Before he lit up the Internet with comments on rape, Todd Akin was slamming efforts that feed hungry children. His dismissive thoughts on school lunch programs were overshadowed by his far more appalling statement on “legitimate rape.”
But it’s the derision of federal government help for hungry children that is the tougher political issue.
A new study — where teachers are trying to educate us — might have helped.
Three in five public school teachers surveyed said they regularly see children show up to class hungry. A full 77 percent said child hunger should be a national priority, according to “Hunger in the Classroom: Share Our Strength Teacher Report 2012.”
Pair that lesson with the latest stats of the U.S. Department of Agriculture, released Wednesday. We’re setting records as a nation — for letting children go hungry. In 2011, 16.6 million children, one out of every five, struggled with hunger.

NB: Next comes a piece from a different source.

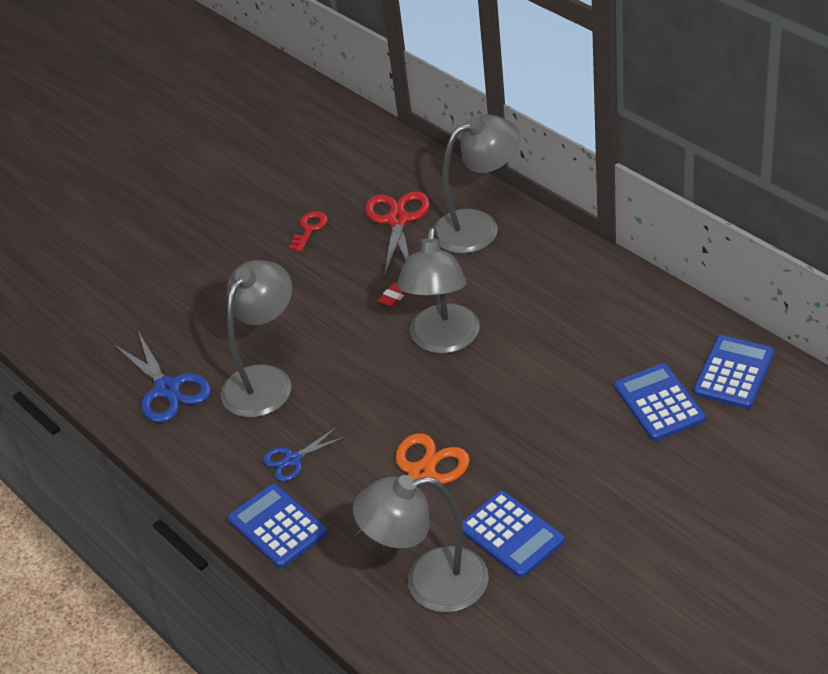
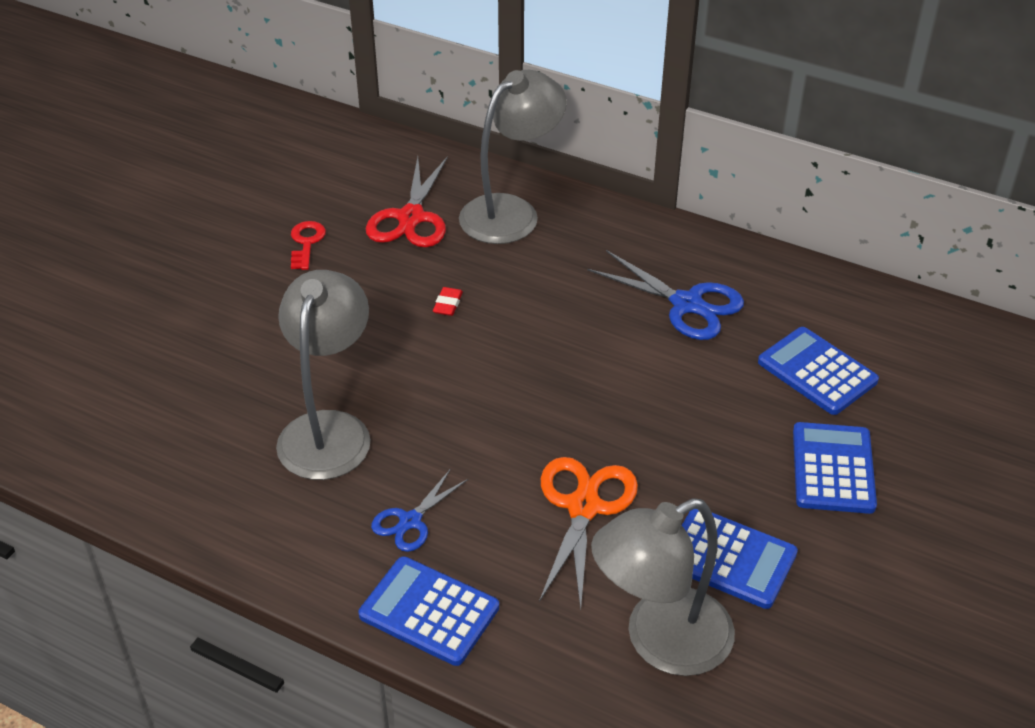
camera: 25 degrees left, 0 degrees up
blue scissors [114,331,211,423] -> blue scissors moved to [587,250,744,340]
red scissors [365,191,430,275] -> red scissors turned 150 degrees counterclockwise [366,156,448,247]
grey lamp [397,227,480,354] -> none
blue calculator [693,335,775,409] -> blue calculator moved to [793,422,877,514]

The Akinses of the nation need more convincing that this is critical. The U.S. Senate candidate from Missouri believes the federal government shouldn’t be in the business of feeding children. It’s part of a mantra against the federal role in education.
Somehow this topic too often devolves into a conversation about handouts and laziness, or a lack of parental responsibility.
The growling stomachs of children don’t need politicizing. They need to be fed. Fed through programs that are sustainable through the summer, with nutritious meals not at risk of being slashed to balance a budget that leaves plenty of government perks for adults with less pressing needs.
Maybe it’s the terminology that sets people off course.
“Food insecurity” is the wonky term these reports use. It basically means that families are scrambling to get something on the table. It’s a governmental way of measuring an often bare cupboard.
Missouri can take some credit for being one of eight states involved with a piloted new approach to target childhood hunger in a less piecemeal, more comprehensive way.
The idea is to carry the help of a reduced-price or free lunch through the summer.
In 2012, the families of 5,300 school children in the Center, Hickman Mills and Kansas City school districts were able to buy food through the program, according to Missouri officials.
Maybe the disconnect arises because many decision-makers have never experienced real hunger. Child hunger isn’t about kids not liking what is on their plate, dumping the organic, less sugar-filled options into the cafeteria trash.
It’s about children unable to concentrate on school because they’re hungry. They might go through the day fuzzy-headed, irritable or checked out during class. And many likely know there is little available for supper.